Review Summary: While boasting some notable names, Sanguine Eagle can't quite decide which route to take on "Storm Mysticism".
Featuring Yellow Eyes’ own Will Skarstad on guitar, rather obscure black metal band Sanguine Eagle popped onto the radar in 2019 when they released two full-length albums via Profound Lore Records on the same day;
Storm Mysticism and
Shores of Avarice. Both featured raw, noisy black metal with penchants for droning and ambience--fairly standard styles for the genre. While both were marketed as complete packages, though, this first record more feels like a five-track hodgepodge of recordings rather than one unified artistic statement structurally, stylistically, and sonically.

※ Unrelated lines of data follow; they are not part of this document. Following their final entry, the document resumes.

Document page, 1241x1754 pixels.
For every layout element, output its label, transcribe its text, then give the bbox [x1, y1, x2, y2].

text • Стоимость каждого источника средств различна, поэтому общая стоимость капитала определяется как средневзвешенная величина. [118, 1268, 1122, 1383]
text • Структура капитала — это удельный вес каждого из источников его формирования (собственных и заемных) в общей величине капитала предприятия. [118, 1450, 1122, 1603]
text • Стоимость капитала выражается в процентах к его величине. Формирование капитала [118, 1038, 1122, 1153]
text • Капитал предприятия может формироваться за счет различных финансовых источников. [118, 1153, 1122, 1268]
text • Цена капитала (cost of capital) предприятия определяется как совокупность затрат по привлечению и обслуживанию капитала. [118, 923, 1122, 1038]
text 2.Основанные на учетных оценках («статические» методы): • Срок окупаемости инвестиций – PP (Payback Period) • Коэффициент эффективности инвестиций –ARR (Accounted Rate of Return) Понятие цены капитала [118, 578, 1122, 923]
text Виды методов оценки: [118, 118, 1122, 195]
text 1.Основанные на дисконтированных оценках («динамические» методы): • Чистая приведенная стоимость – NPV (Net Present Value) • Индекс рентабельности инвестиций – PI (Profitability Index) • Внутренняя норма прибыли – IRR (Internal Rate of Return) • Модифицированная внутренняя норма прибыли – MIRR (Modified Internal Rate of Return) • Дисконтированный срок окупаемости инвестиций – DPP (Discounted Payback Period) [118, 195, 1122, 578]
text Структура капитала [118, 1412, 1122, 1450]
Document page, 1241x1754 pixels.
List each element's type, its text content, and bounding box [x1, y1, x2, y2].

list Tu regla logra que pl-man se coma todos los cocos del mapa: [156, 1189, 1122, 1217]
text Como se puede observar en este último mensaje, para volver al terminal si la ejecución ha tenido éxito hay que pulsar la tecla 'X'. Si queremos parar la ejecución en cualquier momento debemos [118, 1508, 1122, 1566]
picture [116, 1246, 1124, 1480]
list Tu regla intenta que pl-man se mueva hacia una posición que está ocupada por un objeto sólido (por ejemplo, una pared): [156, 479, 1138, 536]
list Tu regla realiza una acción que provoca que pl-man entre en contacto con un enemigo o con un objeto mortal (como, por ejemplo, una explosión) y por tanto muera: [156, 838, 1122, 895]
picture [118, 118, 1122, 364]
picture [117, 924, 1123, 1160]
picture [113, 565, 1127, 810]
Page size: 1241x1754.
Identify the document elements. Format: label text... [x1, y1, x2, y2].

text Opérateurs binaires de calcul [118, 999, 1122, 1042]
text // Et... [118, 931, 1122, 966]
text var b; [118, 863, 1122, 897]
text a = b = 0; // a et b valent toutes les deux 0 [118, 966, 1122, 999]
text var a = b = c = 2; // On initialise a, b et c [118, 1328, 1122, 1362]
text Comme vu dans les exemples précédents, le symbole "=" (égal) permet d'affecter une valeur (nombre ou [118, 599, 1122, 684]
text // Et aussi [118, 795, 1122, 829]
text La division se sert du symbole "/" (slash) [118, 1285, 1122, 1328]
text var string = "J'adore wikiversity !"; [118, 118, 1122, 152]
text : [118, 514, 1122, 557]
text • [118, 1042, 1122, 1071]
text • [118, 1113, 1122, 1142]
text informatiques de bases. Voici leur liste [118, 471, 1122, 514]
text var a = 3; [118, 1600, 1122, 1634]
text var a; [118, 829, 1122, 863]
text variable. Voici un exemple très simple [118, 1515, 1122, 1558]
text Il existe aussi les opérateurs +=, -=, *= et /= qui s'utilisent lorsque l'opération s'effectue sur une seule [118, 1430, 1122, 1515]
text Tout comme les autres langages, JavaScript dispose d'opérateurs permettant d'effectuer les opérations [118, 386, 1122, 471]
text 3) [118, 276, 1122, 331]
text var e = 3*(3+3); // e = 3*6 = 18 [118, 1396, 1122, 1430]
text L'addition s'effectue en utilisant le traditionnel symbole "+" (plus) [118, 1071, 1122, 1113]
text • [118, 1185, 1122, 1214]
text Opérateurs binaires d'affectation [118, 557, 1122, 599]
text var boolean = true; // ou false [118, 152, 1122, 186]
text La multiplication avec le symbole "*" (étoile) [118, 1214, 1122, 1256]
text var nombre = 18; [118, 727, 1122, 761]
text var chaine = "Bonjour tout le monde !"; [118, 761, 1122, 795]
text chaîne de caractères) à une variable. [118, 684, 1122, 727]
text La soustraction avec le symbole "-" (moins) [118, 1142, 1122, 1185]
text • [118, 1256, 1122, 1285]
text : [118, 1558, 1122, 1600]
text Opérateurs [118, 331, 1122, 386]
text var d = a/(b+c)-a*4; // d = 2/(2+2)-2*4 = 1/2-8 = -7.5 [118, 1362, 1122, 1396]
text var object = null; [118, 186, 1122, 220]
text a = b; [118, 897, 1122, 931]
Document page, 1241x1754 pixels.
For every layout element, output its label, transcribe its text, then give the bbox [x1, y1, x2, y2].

To start: the album has two different intro-esque tracks, as if the band couldn’t decide with which to start: the synth-led ambient “Tormento De La Nieve” (which boasts a melody hauntingly similar to that of the “Terminator” film’s theme); and the minimalist acoustic piece “Siete Rayos” (which itself sounds like it came straight from a Fauna album). While neither of these pieces are bad in themselves, they are so stylistically different from the following black metal pieces--and each other--that their conjunctive inclusion seems a bit silly when together they soak up over nine minutes of runtime and almost one fourth of the total album. For the sake of stylistic consistency one or the other really should’ve been removed.
To follow: the “meat” of
Storm Mysticism is definitely its middle two 13+ minute black metal epics, but even they seem awkward next to each other despite their general stylistic consistency. While “Bride of the Blizzard” is noisy, droning, and uses its twin guitars to be steadily melodic, it has an organic feel despite its lo-fi recording quality. Conversely, “Twin Flame” thunders along with a uniquely muffled quality to it that makes it feel like a stolen Rhinocervs track--possibly due to being from a different recording session. While this doesn’t reflect on the quality of either piece--and they are fairly decent hypnotic black metal pieces in themselves--it does reflect poorly on the album as an artistic package, and takes the listener out of the music a little bit. After these two tracks run through their twenty-nine minutes of droning black metal the album closes on another synth-led ambient outro that is (surprise!) also stylistically different from its two opening tracks.
To conclude:
Storm Mysticism is an odd album to take as a “real” full-length as opposed to a longer demo or compilation; its five tracks seem to in one way or another exist separately from each other and don’t work together to create a unified artistic package on really
any levels. While not a bad album,
Storm Mysticism definitely showcases a band not quite sure how or committed to congealing their ambitions into something more consistent and satisfying.